Ignasi Aballí pertenece a la generación de los Pep Agut, Jordi Colomer, Carles Guerra & Co. Aunque se formaron como pintores, todos ellos se dieron a la fuga hacia la instalación, el videoarte, lo performativo e incluso la curaduría. Aunque no exactamente pintando, sino rehuyendo sus procedimientos y dando varias vueltas de tuerca al discurso cansino de la obsolescencia de la imagen y la imposibilidad de pintar, de toda aquella diáspora es Aballí el único que aún tiene resabios de pintor y que, con todas las salvedades que son al caso, todavía reivindica, si bien de manera paradójica y poniéndola siempre en cuestión, la práctica de la pintura. Por su ascendente como más o menos pintor, o pintor entre paréntesis que solo ha renegado parcialmente del oficio, sin duda era Aballí la figura idónea para llevar a cabo el entierro de la pintura, segunda parte del programa de Miró una vez asesinada aquella. Y eso precisamente es lo queSecuencia infinita oficia formalmente: el descenso de la pintura a su sepulcro en las dependencias de la Fundació Miró convertida en una suerte de mastaba o complejo funerario a la manera egipcia: con un inicio de exposición que remite al proceso de cierre y sellado de la tumba, al que siguen las habitaciones de superficie donde se arrumba el ajuar, los enseres del difunto y los vasos canopos con las vísceras del finado. Por último, y en un nivel inferior, la cámara subterránea donde se ubica definitivamente el despojo incorruptible del arte de pintar.
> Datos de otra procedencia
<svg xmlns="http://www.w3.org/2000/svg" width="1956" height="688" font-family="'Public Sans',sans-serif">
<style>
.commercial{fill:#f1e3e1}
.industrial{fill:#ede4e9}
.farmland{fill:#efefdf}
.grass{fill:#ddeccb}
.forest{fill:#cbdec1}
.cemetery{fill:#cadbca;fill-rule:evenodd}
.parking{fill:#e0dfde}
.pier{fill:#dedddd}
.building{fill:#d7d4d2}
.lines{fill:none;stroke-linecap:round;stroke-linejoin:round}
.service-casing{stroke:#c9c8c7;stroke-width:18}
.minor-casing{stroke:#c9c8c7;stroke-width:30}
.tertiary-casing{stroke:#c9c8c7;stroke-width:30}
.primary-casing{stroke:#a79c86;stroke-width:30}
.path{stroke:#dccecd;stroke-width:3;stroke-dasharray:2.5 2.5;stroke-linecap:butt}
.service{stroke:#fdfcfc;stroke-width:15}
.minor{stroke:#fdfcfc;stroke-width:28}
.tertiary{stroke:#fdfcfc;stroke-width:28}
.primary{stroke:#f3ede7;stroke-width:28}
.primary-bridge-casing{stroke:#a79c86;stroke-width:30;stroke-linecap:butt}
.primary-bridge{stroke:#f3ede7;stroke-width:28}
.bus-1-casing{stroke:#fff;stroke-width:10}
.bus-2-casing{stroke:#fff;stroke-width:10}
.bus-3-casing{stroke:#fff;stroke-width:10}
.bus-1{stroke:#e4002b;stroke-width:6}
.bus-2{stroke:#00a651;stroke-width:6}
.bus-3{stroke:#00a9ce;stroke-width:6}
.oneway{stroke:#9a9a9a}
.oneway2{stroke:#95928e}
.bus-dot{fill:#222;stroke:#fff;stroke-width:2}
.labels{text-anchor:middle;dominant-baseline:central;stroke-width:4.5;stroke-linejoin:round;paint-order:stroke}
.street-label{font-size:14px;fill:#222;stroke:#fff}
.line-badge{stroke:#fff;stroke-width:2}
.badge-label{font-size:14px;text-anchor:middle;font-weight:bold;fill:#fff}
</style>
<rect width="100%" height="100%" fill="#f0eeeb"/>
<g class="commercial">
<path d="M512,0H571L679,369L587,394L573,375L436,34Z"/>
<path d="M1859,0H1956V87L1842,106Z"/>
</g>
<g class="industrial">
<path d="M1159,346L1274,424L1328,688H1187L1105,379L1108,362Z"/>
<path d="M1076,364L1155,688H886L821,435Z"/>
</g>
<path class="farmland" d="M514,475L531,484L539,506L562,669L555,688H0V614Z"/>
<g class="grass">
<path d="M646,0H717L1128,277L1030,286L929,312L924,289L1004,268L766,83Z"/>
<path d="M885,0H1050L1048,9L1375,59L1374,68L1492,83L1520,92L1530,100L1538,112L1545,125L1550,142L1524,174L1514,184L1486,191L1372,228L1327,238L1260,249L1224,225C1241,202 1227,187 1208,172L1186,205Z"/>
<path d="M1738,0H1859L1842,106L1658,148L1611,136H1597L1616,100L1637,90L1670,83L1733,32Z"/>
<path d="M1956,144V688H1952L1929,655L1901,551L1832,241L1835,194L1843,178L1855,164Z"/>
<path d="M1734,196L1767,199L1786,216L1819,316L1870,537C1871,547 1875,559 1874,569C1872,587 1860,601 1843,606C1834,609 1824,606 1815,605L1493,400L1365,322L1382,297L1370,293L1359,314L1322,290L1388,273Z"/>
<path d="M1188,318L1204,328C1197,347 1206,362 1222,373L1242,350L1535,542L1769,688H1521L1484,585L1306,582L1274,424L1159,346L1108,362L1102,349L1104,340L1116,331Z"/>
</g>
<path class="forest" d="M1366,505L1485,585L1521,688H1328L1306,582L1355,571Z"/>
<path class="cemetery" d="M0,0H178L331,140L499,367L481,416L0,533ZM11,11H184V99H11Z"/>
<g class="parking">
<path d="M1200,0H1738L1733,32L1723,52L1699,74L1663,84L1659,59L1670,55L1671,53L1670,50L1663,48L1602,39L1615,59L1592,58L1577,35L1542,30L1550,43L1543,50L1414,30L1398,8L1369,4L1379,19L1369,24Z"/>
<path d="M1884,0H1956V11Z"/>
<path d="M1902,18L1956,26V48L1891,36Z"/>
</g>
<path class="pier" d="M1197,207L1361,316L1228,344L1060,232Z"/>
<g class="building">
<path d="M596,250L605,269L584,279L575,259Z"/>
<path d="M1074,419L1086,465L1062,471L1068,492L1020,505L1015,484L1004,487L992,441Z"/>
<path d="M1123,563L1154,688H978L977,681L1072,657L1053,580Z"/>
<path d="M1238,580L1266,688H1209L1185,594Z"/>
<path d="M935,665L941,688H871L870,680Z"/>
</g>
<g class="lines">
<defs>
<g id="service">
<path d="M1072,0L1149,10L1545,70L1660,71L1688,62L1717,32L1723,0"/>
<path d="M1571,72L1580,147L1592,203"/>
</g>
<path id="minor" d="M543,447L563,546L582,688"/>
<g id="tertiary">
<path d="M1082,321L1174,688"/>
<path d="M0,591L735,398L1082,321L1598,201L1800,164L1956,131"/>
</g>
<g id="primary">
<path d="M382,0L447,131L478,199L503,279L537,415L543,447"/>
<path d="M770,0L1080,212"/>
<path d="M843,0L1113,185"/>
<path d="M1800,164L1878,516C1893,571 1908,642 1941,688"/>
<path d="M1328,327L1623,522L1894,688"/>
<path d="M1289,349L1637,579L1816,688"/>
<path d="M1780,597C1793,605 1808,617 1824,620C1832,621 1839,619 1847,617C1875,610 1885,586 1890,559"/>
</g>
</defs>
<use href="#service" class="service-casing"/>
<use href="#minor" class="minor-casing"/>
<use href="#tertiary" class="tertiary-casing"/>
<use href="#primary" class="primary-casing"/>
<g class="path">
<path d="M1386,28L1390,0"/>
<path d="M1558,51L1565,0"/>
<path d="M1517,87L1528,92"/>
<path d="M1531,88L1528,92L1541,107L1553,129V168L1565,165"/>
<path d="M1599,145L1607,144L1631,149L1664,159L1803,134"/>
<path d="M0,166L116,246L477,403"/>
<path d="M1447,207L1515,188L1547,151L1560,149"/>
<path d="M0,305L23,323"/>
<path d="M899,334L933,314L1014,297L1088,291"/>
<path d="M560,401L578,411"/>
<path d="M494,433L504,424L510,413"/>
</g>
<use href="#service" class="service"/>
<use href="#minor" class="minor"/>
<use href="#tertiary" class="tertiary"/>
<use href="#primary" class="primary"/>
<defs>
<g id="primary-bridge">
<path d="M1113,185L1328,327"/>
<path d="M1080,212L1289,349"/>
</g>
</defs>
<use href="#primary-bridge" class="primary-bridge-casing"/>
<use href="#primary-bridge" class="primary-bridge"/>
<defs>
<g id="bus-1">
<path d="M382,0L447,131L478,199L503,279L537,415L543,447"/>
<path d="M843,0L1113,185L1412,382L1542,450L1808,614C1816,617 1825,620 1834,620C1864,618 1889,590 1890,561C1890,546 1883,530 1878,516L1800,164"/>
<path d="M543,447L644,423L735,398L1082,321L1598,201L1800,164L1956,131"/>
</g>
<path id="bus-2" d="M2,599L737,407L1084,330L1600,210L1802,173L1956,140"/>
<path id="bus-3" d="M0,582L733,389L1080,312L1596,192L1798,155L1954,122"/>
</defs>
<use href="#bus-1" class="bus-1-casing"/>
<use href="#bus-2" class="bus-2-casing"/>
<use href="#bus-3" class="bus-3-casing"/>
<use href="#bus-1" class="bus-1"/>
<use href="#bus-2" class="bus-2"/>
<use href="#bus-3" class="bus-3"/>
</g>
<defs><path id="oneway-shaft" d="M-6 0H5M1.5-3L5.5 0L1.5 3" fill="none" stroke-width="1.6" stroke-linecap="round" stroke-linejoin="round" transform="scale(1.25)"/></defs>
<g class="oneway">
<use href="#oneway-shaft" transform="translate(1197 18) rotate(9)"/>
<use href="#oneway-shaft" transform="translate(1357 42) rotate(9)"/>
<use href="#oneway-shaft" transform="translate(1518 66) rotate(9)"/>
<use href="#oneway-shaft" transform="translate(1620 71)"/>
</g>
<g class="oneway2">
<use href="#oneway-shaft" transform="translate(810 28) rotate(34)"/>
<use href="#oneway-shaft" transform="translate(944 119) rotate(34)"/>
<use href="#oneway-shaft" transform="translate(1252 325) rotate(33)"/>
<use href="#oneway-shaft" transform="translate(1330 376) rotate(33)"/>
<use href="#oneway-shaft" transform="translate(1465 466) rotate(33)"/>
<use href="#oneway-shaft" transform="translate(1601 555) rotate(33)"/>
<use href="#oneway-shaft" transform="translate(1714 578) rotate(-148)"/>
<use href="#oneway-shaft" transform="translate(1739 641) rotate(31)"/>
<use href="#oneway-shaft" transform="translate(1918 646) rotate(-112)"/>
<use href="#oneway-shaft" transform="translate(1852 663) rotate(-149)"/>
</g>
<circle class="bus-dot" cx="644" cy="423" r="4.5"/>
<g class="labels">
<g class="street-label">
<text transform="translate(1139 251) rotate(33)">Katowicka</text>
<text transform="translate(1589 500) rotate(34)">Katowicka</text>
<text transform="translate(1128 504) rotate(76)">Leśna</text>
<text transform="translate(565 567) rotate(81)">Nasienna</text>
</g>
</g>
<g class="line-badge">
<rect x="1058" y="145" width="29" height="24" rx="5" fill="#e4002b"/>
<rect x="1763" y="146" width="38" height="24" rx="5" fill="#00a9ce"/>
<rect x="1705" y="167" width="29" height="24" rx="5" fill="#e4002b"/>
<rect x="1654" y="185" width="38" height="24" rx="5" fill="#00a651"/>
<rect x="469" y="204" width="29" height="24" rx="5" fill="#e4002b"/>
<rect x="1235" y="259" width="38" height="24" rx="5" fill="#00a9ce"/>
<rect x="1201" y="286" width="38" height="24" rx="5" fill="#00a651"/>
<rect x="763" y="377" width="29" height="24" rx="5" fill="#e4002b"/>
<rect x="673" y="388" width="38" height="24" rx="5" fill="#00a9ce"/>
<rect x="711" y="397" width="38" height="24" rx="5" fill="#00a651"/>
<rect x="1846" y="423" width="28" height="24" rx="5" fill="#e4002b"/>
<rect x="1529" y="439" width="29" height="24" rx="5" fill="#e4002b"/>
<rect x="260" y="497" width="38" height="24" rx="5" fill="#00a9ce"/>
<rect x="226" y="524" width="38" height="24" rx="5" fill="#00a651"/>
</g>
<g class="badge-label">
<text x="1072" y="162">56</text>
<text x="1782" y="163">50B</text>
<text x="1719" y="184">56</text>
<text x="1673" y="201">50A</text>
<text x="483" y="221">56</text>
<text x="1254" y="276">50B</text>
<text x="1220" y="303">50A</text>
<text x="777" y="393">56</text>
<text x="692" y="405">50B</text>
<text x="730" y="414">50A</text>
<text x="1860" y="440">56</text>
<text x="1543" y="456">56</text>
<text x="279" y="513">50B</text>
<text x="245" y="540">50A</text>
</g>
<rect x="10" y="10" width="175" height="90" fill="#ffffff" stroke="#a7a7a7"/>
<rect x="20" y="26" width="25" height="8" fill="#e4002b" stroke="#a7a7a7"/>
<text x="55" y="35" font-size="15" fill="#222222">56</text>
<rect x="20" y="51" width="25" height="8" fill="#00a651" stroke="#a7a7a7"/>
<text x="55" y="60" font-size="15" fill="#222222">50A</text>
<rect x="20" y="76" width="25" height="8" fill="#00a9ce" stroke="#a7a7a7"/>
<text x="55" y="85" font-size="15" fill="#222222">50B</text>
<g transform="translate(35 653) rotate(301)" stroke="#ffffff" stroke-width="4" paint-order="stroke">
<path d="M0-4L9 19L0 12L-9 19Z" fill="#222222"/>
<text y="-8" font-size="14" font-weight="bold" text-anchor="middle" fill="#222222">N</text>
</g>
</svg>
Aunque fue Malévich su verdadero ejecutor por implosión violenta al pintar un cuadrado negro y así «reducirlo todo a nada», por decirlo con sus mismas palabras, solo en un pintor solar, temperamental, caliente, encoñado con la pintura y en constante cuerpo a cuerpo con ella, como fue en vida Joan Miró, pudo germinar la idea de asesinarla; si bien se trataba, como él mismo matizó, de un crimen pasional inverso o “asesinato positivo”. A modo de contrapeso simbólico, era necesario que el trámite de su inhumación lo llevase a cabo un pintor disidente de características inversas: inapetente, especulativo, neutro, de libido pictórica abstinente y que hubiese trabado con la pintura una suerte de matrimonio blanco o de apariencias y sin consumar; institución pantalla tras la que, entre otras prácticas de distanciamiento y contención, sería factible lo de ser pintor sin pintar, actitud que ha hecho de Aballí el candidato idóneo para acomodar la pintura en su morada definitiva, tapiar la boca del nicho, darle una mano de mortero y escribir con el dedo sobre la masa fresca todavía «Aquí yace». Cabe decir que aunque eso es en resumidas cuentas lo que ha hecho, lo ha llevado a cabo de una manera mucho más solemne y compleja.